The Me Too movement has come to the southern film industry, with several women actors speaking up against sexual harassment in their workplace. However, it has been far from easy for them to do so. Many on social media and even journalists have questioned them on why they were speaking up now, after all these years.
The disbelief is compounded by the fact that as actors these women may have worn certain clothes on screen or performed in certain scenes or roles that are considered “vulgar” or “bold” by the audience. This, several people believe, erases their right to complain when they are subjected to harassment. There seems to be a lack of understanding that what they do on screen is their work, performed with consent, while harassment is a crime.
Don’t kiss and complain
When actor Sruthi Hariharan alleged that her co-star Arjun Sarja had sexually harassed her on the sets of the Tamil film Nibunan (Vismaya in Kannada), several people pointed out that she’d been willing to do “intimate” scenes with the actor on screen and therefore she should not be complaining.

> DATASET CONTENT

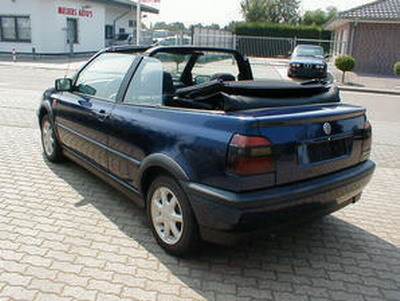
Where is `back lights`? back lights is located at coordinates click(x=245, y=143), click(x=245, y=164).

> WRITTEN REQUEST
Carry on the article about actresses in the southern film industry facing doubt over their harassment complaints, starting after its last sentence.

> EXPECTED ANSWER
Her friend and actor from the Kannada film industry, Shraddha Srinath, was among the many women who spoke up for Sruthi. Speaking to TNM, Shraddha says, “Women are slut-shamed on social media, no matter what. The minute they voice an opinion that is not popular, the minute they say something that goes against popular opinion, they will be called names and slut-shamed. I’ve experienced it and I’ve seen my friends also experiencing it. I remember someone saying ‘Oh you kiss on screen for money but then you say all this suddenly to grab attention’. This is something we hear very often.”
A year ago, actor Parvathy from the Malayalam film industry was heavily abused on social media for expressing an opinion about the Mammootty film Kasaba. Among the many responses that she received for stating that she’d been disappointed by the misogynistic scenes in Kasaba were those who shared pictures and scenes from her films in which she had kissed on screen. The point being made was that Parvathy couldn’t complain of misogyny in cinema when she had done such “vulgar” scenes (which, in fact, showed characters kissing with consent) herself.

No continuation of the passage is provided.